Uncoupling of Allosteric and Oligomeric Regulation in a Functional Hybrid Enzyme Constructed from Escherichia coli and Human Ribonucleotide Reductase

An N-terminal-domain (NTD) and adjacent catalytic body (CB) make up subunit-alpha of ribonucleotide reductase (RNR), the rate-limiting enzyme for de novo dNTP biosynthesis. A strong linkage exists between ligand binding at the NTD and oligomerization-coupled RNR inhibition, inducible by both dATP and nucleotide chemotherapeutics. These observations have distinguished the NTD as an oligomeric regulation domain dictating the assembly of inactive RNR oligomers. Inactive states of RNR differ between eukaryotes and prokaryotes (alpha 6 in human versus alpha 4 beta 4 in Escherichia coli, wherein beta is RNR's other subunit); however, the NTD structurally interconnects individual alpha 2 or alpha 2 and beta 2 dimeric motifs within the respective alpha 6 or alpha 4 beta 4 complexes. To elucidate the influence of NTD ligand binding on RNR allosteric and oligomeric regulation, we engineered a human E. coli hybrid enzyme (HE) where human-NTD is fused to E. coli-CB. Both the NTD and the CB of the HE bind dATP. The HE specifically partners with E. coli-beta to form an active holocomplex.

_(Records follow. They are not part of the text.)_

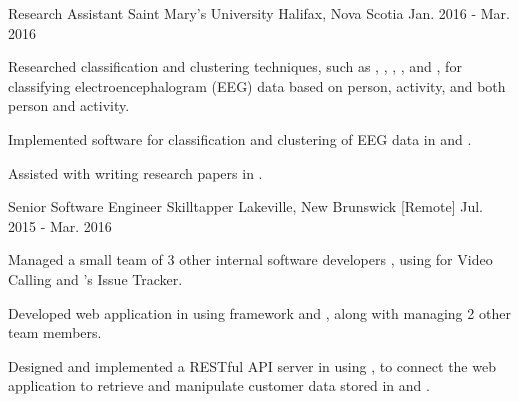 

\begin{cventries}

  \cventry
    {Research Assistant} %
    {Saint Mary's University} %
    {Halifax, Nova Scotia} %
    {Jan. 2016 - Mar. 2016} %
    {
      \begin{cvitems} %
        \item {Researched classification and clustering techniques, such as , , , , and , for classifying electroencephalogram (EEG) data based on person, activity, and both person and activity.}
        \item {Implemented software for classification and clustering of EEG data in  and .}
        \item {Assisted with writing research papers in .}
      \end{cvitems}
    }

  \cventry
    {Senior Software Engineer} %
    {Skilltapper} %
    {Lakeville, New Brunswick [Remote]} %
    {Jul. 2015 - Mar. 2016} %
    {
      \begin{cvitems} %
        \item {Managed a small team of 3 other internal software developers , using  for Video Calling and 's Issue Tracker.}
        \item {Developed web application in  using  framework and , along with managing 2 other team members.}
        \item {Designed and implemented a RESTful API server in  using , to connect the web application to retrieve and manipulate customer data stored in  and .}
      \end{cvitems}
    }


\end{cventries}
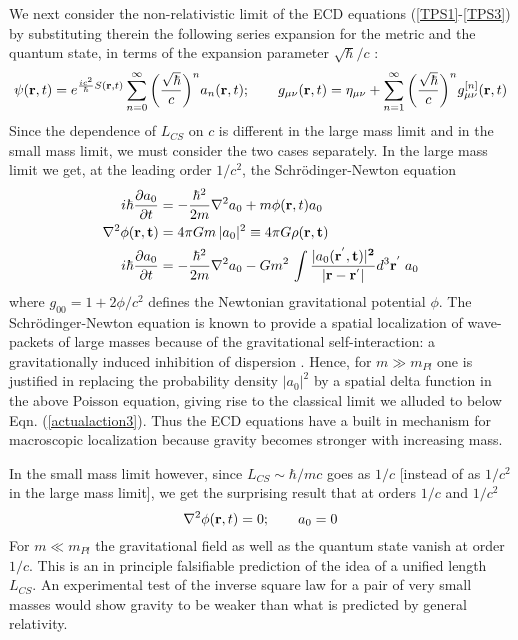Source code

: \documentclass[prd, preprint, 12pt]{revtex4-1}
\begin{document}
  We next consider the non-relativistic limit of the ECD equations (\ref{TPS1}-\ref{TPS3}) by substituting therein the following series expansion for the metric and the quantum state, in terms of the expansion parameter $\sqrt{\hbar}/c$ \cite{Swanand1, Swanand2}:
 \begin{equation}\label{eq:Spinor_ansatz_NRlimit}
	\psi(\textbf{r},t) = e^{\frac{ic^2}{\hbar}S(\textbf{r},t)}\sum_{n=0}^{\infty}\bigg(\frac{\sqrt{\hbar}}{c}\bigg)^n a_n(\textbf{r},t)
	; \qquad 
	g_{\mu\nu}({\bf r}, t) = \eta_{\mu\nu} + \sum_{n = 1}^{\infty} \bigg{(}\frac{\sqrt{\hbar}}{c} \bigg{)}^n g_{\mu\nu}^{[n]}({\bf r}, t)
	\end{equation}  
	Since the dependence of $L_{CS}$ on $c$ is different in the large mass limit and in the small mass limit, we must consider the two cases separately. In the large mass limit we get, at the leading order $1/c^2$, the Schr\"{o}dinger-Newton equation
 \begin{align}
i\hbar\frac{\partial a_0}{\partial t} &= -\frac{\hbar^2}{2m} \nabla^2 a_0 + m \phi({\bf r},t) a_0 \\
\nabla^2\phi(\bf{r},t) &= 4\pi G m\, |a_{0}|^2 \equiv 4\pi G \rho(\bf{r},t)\\
i\hbar\frac{\partial a_0}{\partial t} &= -\frac{\hbar^2}{2m} \nabla^2 a_0  - G m^2\,\int \frac{|a_{0}(\bf{r}^{'}, t)|^2}{|\bf{r} - \bf{r}^{'}|}d^3{\bf r}^{'}\; a_0
\end{align}
where $g_{00}= 1+2\phi/c^2$ defines the Newtonian gravitational potential $\phi$. The Schr\"odinger-Newton equation is known to provide a  spatial localization of wave-packets of large masses because of the gravitational self-interaction: a gravitationally induced inhibition of dispersion \cite{Giulini}. Hence, for $m\gg m_{Pl}$ one is justified in replacing the probability density $|a_0|^2$ by a spatial delta function in the above Poisson equation, giving rise to the classical limit we alluded to below Eqn. (\ref{actualaction3}). Thus the ECD equations have a built in mechanism for macroscopic localization because gravity becomes stronger with increasing mass.

In the small mass limit however, since $L_{CS}\sim \hbar/mc$ goes as $1/c$ [instead of as $1/c^2$ in the large mass limit], we get the surprising result that at orders $1/c$ and $1/c^2$
\begin{equation}
\nabla^2\phi({\bf r},t) =0; \qquad a_0 =0
\end{equation}
For $m\ll m_{Pl}$ the gravitational field as well as the quantum state vanish at order $1/c$. This is an in principle falsifiable prediction of the idea of a unified length $L_{CS}$. An experimental test of the inverse square law for a pair of very small masses would show gravity to be weaker than what is predicted by general relativity.
\end{document}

However, although the NTD is the sole physical tether to support alpha 2 and/or beta 2 associations in the dATP-bound alpha 6 or alpha 4 beta 4 fully inhibited RNR complexes, the binding of dATP to the HE NTD only partially suppresses HE activity and fully precludes formation of higher-order HE oligomers. We postulate that oligomeric regulation is the ultimate mechanism for potent RNR inhibition, requiring species-specific NTD-CB interactions. Such interdomain cooperativity in RNR oligomerization is unexpected from structural studies alone or biochemical studies of point mutants.